TEXT below:
For instance, the website AfterElton, wonders about Frank Miller’s gay themes:

Several things are cause for concern in the graphic novel and, if included faithfully, the movie.

The first is the way the Persian king Xerxes is portrayed in the graphic novel. Continuing a shameful tradition of Persians as perverts, Miller gives us a king who’s all piercings and useless fashion accessories, his head and faced shaved, combining to create an air of effeminacy. In comparison, Leonidas is hypermasculine and appears to be stereotypically straight, with broad shoulders and a full beard and mustache. Except for a predator’s tooth strung on a leather thong around his neck, no jewelry adorns his physique, only weapons and a few pieces of armor.

Judging from stills made available from the film, the movie version looks to be every bit as problematic.


(Having seen the movie we can say: Yes.)

The NY Times cuts to the heart of the political debate that is sure to rise up here and there, even as they cheekily title their piece That Film’s Real Message? It Could Be: ‘Buy a Ticket’:

“Is George Bush Leonidas or Xerxes?” one of them asked.

The questioner, by Mr. Snyder’s recollection, insisted that Mr. Bush was Xerxes, the Persian emperor who led his force against Greek’s city states in 480 B.C., unleashing an army on a small country guarded by fanatical guerilla fighters so he could finish a job his father had left undone. More likely, another reporter chimed in, Mr. Bush was Leonidas, the Spartan king who would defend freedom at any cost.

[snip]Spontaneous debate on the Internet and around the office can be a film’s best friend when, as with a picture like “The Passion of the Christ,” even potential negatives, like accusations of anti-Semitic undertones, feed curiosity.
End of TEXT.
EXERCISE MATERIALS below:
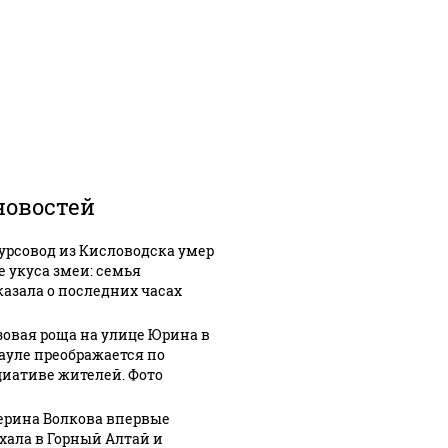
новостей
урсовод из Кисловодска умер
е укуса змеи: семья
казала о последних часах
зовая роща на улице Юрина в
ауле преображается по
иативе жителей. Фото
ерина Волкова впервые
хала в Горный Алтай и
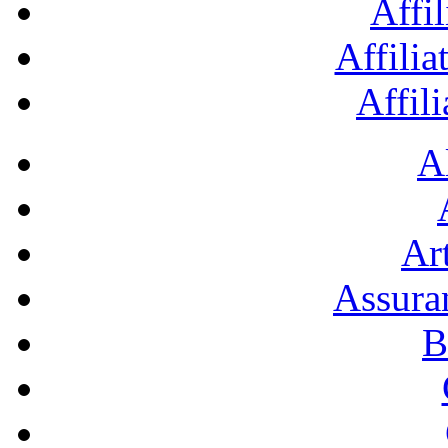
Affil
Affilia
Affil
A
Art
Assura
B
End of EXERCISE MATERIALS.
▶ _STUDY QUESTIONS_
a – Set out the lines read from the pages in the records as a Markdown table with the columns Row and Page line. Number every line, skip any blank lines, and leave the pictures out.
b – Pick up the text about reactions to the film of Frank Miller's graphic novel after its last sentence, and write the next few sentences.

▶ _RESPONSES BY TASK_
a –
| Row | Page line |
|---|---|
| 1 | новостей |
| 2 | урсовод из Кисловодска умер |
| 3 | е укуса змеи: семья |
| 4 | казала о последних часах |
| 5 | зовая роща на улице Юрина в |
| 6 | ауле преображается по |
| 7 | иативе жителей. Фото |
| 8 | ерина Волкова впервые |
| 9 | хала в Горный Алтай и |
| 10 | Affil |
| 11 | Affilia |
| 12 | Affil |
| 13 | A |
| 14 | Art |
| 15 | Assura |
| 16 | B |

b –
“Whatever the question is, it’s wonderful for the movie,” said Peter Sealey, a former Columbia Pictures executive who is now an adjunct professor of marketing at Claremont Graduate University’s Drucker School of Management.

1 COMMENT

  1. Darn. Having body piercings makes you gay? If I’d known that, I would have never ever… darn, too late. Now I am stuck with finding a male lover. Darn.

    And a shaved head and a shaved face makes you effiminate? Please… that whole macho image just came up in full force in the 50s. As for broad shoulders, a beard and running around almost nekkid as a sign for heterosexuality: the guy writing this has apparently never known the gay concept of the Leathermen.

  2. Wait: piercings and useless fashion accessories, his head and faced shaved = perverted? That sounds awfully curmudgeonly.

    The funny thing is that piercings and ornamentation was pretty common in the Ancient Near East. While I haven’t looked at Persia much, other older ANE cultures were all about piercings. That golden calf, that the Israelites made to piss off God and Moses at Sinai was made of the piercing jewelry of the people (men and women alike).